What is it that we find so interesting in these two characters that makes us remember them so well? They are both larger than life heroes, but is that all there is? No, it is also because they both are flawed people. Luke is impetuous and finds himself in trouble because of it, while Sherlock does cocaine, or do I mean heroin? Holmes is memorable because of his flaws, his ego and his cold brilliance.
We are given details of their lives outside the story, in sparing amounts. We know where Holmes lives. Skywalker becomes a military person, with a home wherever he’s posted. We learn that Luke is an orphan, we know nothing of Holmes’ parents, but we do eventually learn that each has at least one sibling, Leia, Luke’s twin and Holmes’ older brother Mycroft.

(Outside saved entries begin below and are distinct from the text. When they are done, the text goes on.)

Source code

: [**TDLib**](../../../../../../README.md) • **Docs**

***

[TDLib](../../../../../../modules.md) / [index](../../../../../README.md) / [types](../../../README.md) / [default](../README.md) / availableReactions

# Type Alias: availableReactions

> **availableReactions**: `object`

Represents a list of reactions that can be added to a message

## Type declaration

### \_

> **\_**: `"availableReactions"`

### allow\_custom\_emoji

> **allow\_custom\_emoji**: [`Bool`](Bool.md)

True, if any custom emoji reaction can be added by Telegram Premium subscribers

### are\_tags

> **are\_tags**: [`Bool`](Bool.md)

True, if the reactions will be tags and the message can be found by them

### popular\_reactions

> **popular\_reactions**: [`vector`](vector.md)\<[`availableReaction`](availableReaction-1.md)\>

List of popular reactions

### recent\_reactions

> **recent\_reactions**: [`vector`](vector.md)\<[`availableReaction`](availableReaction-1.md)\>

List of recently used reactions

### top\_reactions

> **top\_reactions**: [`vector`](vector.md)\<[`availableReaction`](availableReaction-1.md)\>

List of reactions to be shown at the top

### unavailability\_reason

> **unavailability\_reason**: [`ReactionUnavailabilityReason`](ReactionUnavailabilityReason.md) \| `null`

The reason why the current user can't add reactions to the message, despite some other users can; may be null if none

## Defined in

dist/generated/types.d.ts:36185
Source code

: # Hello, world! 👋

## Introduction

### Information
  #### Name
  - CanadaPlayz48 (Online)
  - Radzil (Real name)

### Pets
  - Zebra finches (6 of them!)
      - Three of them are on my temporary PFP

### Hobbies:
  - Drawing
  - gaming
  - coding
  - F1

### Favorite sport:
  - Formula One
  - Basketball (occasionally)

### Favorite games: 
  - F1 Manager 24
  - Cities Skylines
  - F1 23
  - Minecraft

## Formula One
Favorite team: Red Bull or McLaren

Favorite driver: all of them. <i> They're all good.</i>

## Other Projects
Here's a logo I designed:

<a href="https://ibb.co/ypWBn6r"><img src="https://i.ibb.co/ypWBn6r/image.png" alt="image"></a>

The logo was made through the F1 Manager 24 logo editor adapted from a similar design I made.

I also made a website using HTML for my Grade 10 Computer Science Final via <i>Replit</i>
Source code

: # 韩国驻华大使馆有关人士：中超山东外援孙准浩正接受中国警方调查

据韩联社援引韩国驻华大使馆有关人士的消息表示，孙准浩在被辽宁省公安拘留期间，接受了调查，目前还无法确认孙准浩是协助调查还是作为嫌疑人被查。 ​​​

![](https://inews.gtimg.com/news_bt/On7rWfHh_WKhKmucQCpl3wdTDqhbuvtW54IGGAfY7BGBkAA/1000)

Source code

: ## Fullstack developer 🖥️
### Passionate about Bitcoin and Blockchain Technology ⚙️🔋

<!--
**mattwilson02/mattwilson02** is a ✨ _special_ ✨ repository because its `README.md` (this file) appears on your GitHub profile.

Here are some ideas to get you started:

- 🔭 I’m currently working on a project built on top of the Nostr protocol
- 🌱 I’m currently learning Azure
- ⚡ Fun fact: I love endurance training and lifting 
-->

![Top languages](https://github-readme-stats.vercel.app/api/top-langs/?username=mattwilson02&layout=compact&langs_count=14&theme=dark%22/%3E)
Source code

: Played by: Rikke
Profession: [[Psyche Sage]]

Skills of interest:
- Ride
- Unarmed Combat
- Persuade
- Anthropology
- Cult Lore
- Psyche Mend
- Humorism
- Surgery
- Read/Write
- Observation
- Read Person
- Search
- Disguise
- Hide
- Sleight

Are they memorable because we know a little about them? I don’t think so. We actually know very little about Holmes, most of what is now in the mythos about him, outside of his stories, has been deduced from little clues placed in the books. We are told a lot about Luke’s life outside of his story. So why are these two characters so memorable? I think it is because we like and admire them. They are presented in such a way as to appear as real living people. That’s what makes characters memorable, how real they seem. We don’t remember the cardboard cutout characters from the more boring books or movies we have read or seen.
Flaws add a touch of reality to characters. No one in the world is all good or all evil, which means that fictional characters shouldn’t be either. Adding a few bad habits or even some annoying habits can make a character come to life. Living, breathing people have quirks; fictional people should have them too. Good, memorable characters should have quirks, but they shouldn’t be overpowering quirks. If they are whiners, they shouldn’t whine too much or readers (viewers) will abandon them. Moderation is vital when adding quirks to fictional characters.
Memorable characters are characters with problems, quirks and flaws. Without those ingredients, the character is flat, lifeless and dull. Who would want to know flat, lifeless dull fictional people? We avoid them in real life and we avoid them in the fictional worlds of books, movies or games. We go for the exciting, lively fictional people that we wish we were ourselves.